Get a home. When federal student loan repayments were suspended during the COVID-19 pandemic, some millennials were finally financially stable enough to buy homes despite record high prices across the country. Mortgage rates were at record lows, giving first-time buyers a short window when their money could go further. With a little extra money to save each month, millennials have a chance to dream about how they would spend if debt wasn’t a factor. Rapoza and other young adults say if loan forgiveness continues, they will finally be able to save for a home.
Mortgage rates then rose this year, coupled with continued record high home prices, once again excluding many first-time home buyers.
Millennials can’t even catch a break in their free time. When they have enough disposable income to spend on something fun like concert tickets, they still run into walls erected by past generations. Earlier this month, millions tried to log into Ticketmaster to win seats for Taylor Swift’s massive US tour – and millions failed. Would the process have been easier if Ticketmaster hadn’t been owned by LiveNation, a merger that many Democrats, including quintessential millennial politician Rep. Alexandria Ocasio-Cortez, now call a monopoly? It’s impossible to say, but the experience is emblematic of how millennials are consistently left with the short end of the stick: massive debt, low pay, high costs of living, and a range of boomer policies that prevent them from achieving success and happiness.
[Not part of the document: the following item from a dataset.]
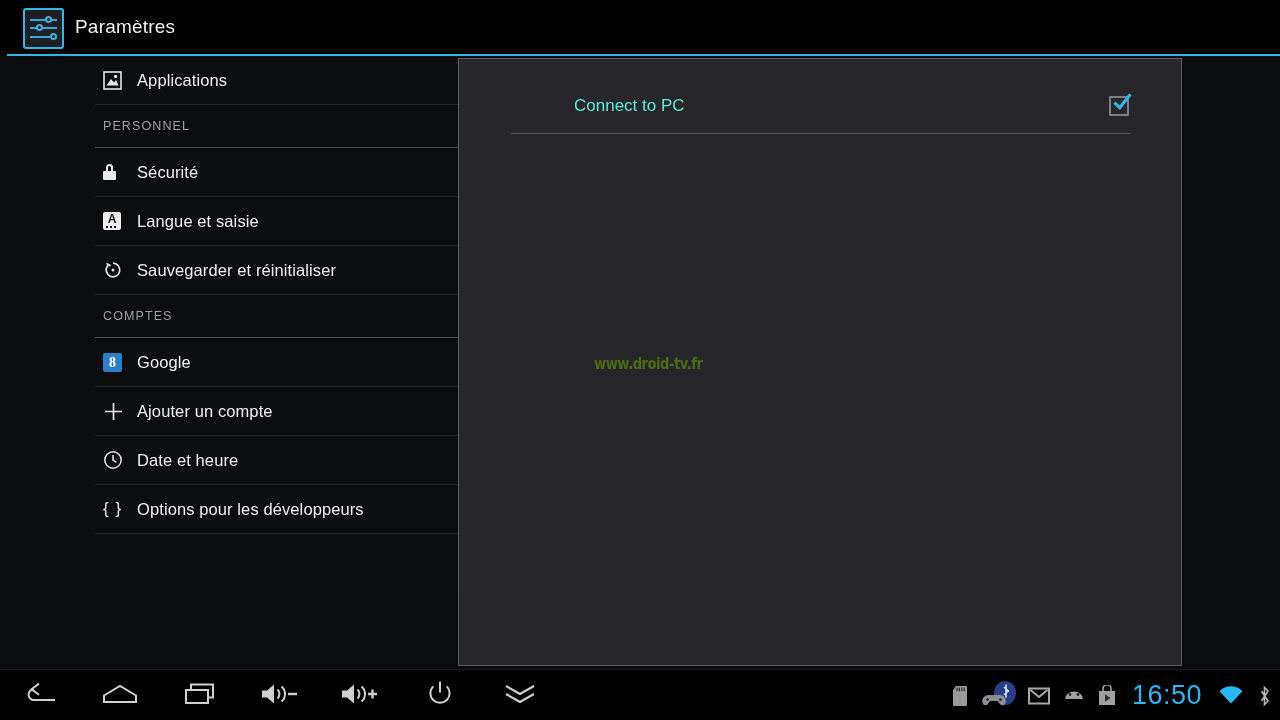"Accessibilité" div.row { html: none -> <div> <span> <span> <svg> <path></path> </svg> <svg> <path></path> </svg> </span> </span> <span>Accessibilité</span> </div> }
“It seems like we’ve been hit by everything,” said Ja’Net Adams, 41, who paid off $50,000 in student loan debt and now helps others manage their personal finances. “It all ties together for millennials and affects their whole financial picture.”
Each delay complicates the next one. Millennials took out student loans to go to a good school in hopes of landing a good job. But debt prevents many from being able to buy a house, save or start investing. All that being said, they have less wealth than baby boomers of the same age.
Soon, they will be caring for their aging parents en masse, adding even more financial strain. The problems are compounded for black and other non-white millennials.
“It’s almost like we don’t want millennials to get a piece of the American dream,” Perry says.
So Gen Y could use a win. But Rapoza says the win seems unlikely to come in the form of student loan forgiveness, given that Biden is asking the U.S. Supreme Court — currently composed of six conservative justices and three liberals — to rule on the program’s legality .
“If you’re going to play baseball and it’s raining, I wouldn’t expect a good game,” he says.
Still, both Rapoza and Perry say the government needs to do something to help its citizens. And saying “don’t go to college” isn’t a solution; America needs an educated workforce to be competitive, they say.
Instead of just creating roadblocks to stop student loan forgiveness and other Democratic policies, they’d like to see Republicans present some solutions to America’s higher education cost crisis. Rapoza is not giving up hope that something can be done to help his and future generations.
“We were sold this myth and it didn’t pan out and we were left holding the bag,” says Rapoza. “Can someone help us? Can’t you see how badly we’ve been hit?’